I have plenty of experience frying BBBs while trying to make LEDs blink ;) http://colorcreative.io/portfolio.html. The reason we use RPis in my place of work is due to USB peripheral support. I love the dedicated PRU in the BBB, though. It's perfect for the tight timing spec required by the WS281x LEDs :)
Wait, how can you break the BBB with a LED? I'm going to use one for a LEGO robot, and I'd like to not fry it :P
The gpio pins have low tolerance. Apply more than the 8mA or 3.3v and you permanently damage your board. LED's usually require 20mA to achieve a good brightness so you have to create a safe circuit using a bipolar transistor and the 3.3v power pin which supplies way more current than a gpio pin. If you hook up that transistor wrong or short the circuit it's game over.

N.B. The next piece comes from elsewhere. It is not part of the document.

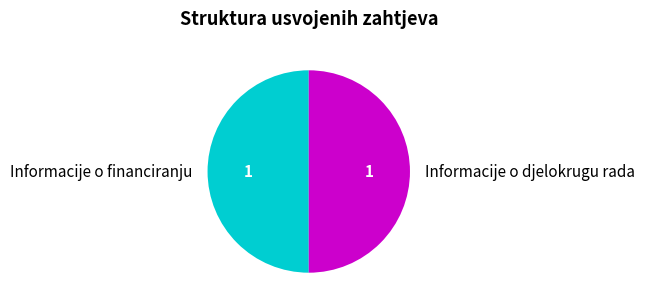

True or false: Informacije o djelokrugu rada accounts for 61% of the total.

False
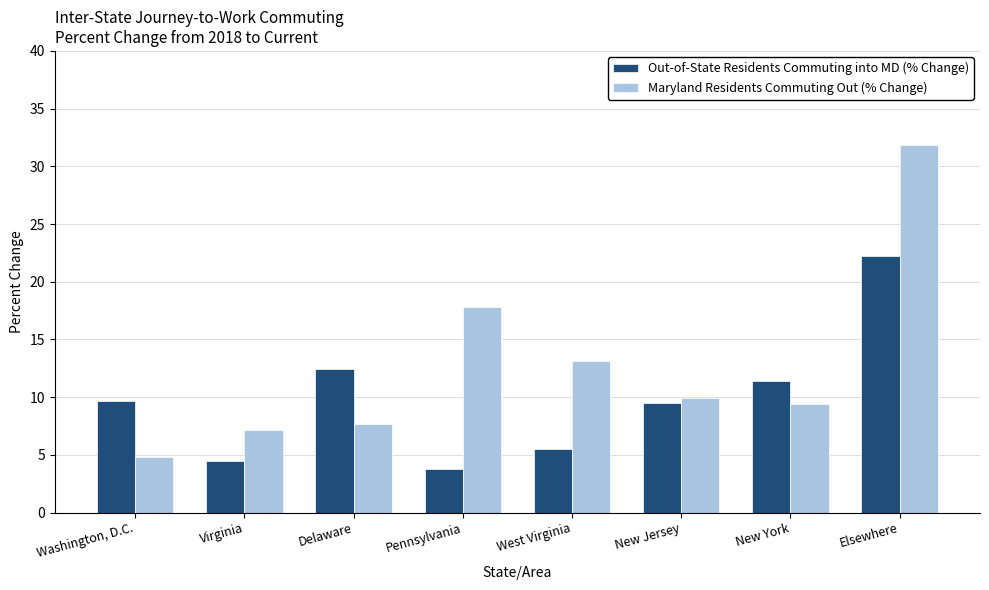

List the labels in order of Maryland Residents Commuting Out (% Change) value, largest first.

Elsewhere, Pennsylvania, West Virginia, New Jersey, New York, Delaware, Virginia, Washington, D.C.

I actually think you can even damage the board if you create a short between the gpio pins and ground. So any kind of circuit requires a resistor, carefully reading the system manual and data sheets for your components and using ohm's law prior to hooking up components.

That's good to know, thank you. I'll have to only drive the MOSFETs with it, in that case, and avoid too much experimentation.
Oh I wasn't saying not to use a bipolar transistor. In any case, both would work. Good luck!
Oh, no, I need the MOSFET anyway because of the load. I generally meant "I'll avoid unknown components/experiments with the BBB", thanks!
Our team has personally blown through three of them through shorting faults. It's our fault, but the BBB is a pretty tender beast.
That's too bad, it's pretty pricy :/ It's no $2 ESP8266, I wouldn't feel very bad shorting that, but at $70, I'm going to be super careful with my BBB.